Government's announced plans to rationalize and merge agencies, commissions and authorities as a way of reducing wasteful expenditures and cost saving is a hoax, civil society organisations have said.
Last year, on September 10 government announced the phased merger of the authorities and agencies, sending panic among civil servants. However, civil society has said no merger will be realised at least in FY 2019/20 because nothing is reflected in the national budget framework paper.
Activists under the their umbrella body Civil Society Budget Advocacy (CSBAG) led by Julius Mukunda, the executive director, observed that the public should not expect much.
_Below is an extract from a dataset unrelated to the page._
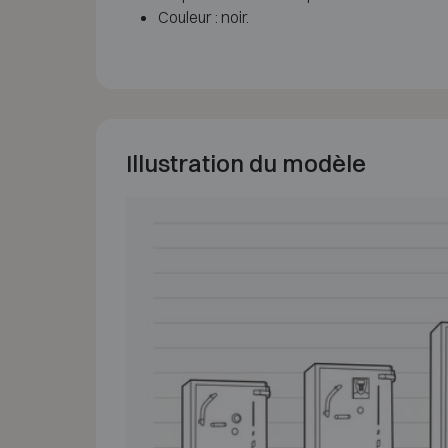
Couleur : noir.
Illustration du modèle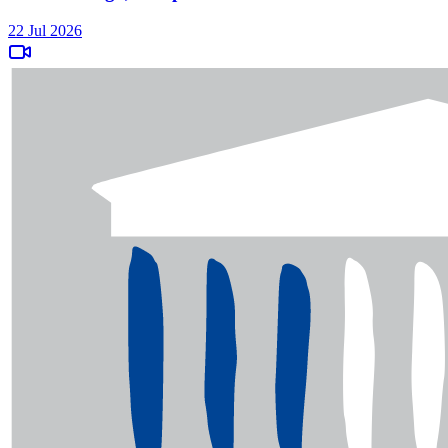
22 Jul 2026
“We commend government for this policy of merging, however, the 2019/20 budget framework paper does not capture any progress so far made in realizing the policy choice,” he said.
Mukunda who was addressing the press at CSBAG headquarters in Kampala recently added that there is likelihood of anxiety and job security concerns that might affect the smooth implementation of the government programmes.
“Government should complete and communicate the roadmap for the massive policy decision to guide proper budget implementation,” he said.
At the conference, CSOs also noted that State House does not have the required expertise to competitively oversee the Youth Livelihood Programme (YLP). They argue that taking over of the programme from the minister of Gender, Labour and Social Development opens risks of politicization of the government programme.
It should be remembered that government introduced the Youth Livelihood programme in 2013/14 as a five year programme to economically empower the youth. But in FY 2019/20 cabinet approved and amended National Budget Framework Paper votes for Youth Livelihood programme.
Mukunda said; “Cabinet created a vote for youth programmes in the State House and resulted in a reduction of the Youth Livelihood programme from Shs 66.66bn in 2018/19 to Shs 4.6bn in 2019/20 within the ministry of Gender with is a reduction of 93 per cent.”
“The budget of YLP at State House rose from Shs 0 in 2018/19 to Shs 130bn in 2019/20 yet State House operations are almost beyond public scrutiny and has limited parliamentary oversight,” said Julius Kapwepwe, the director programmes at Uganda Debt Network.
The auditor general, John Muwanga recently released a report revealing that government may never recover Shs 28.4 billion disbursed to youth groups across the country under Youth Livelihood Project (YLP).
The auditor general found that almost 64 per cent of the sampled youth projects, consisting of 71 per cent value of loans, were non-existent and another 25 per cent had reportedly embezzled the funds.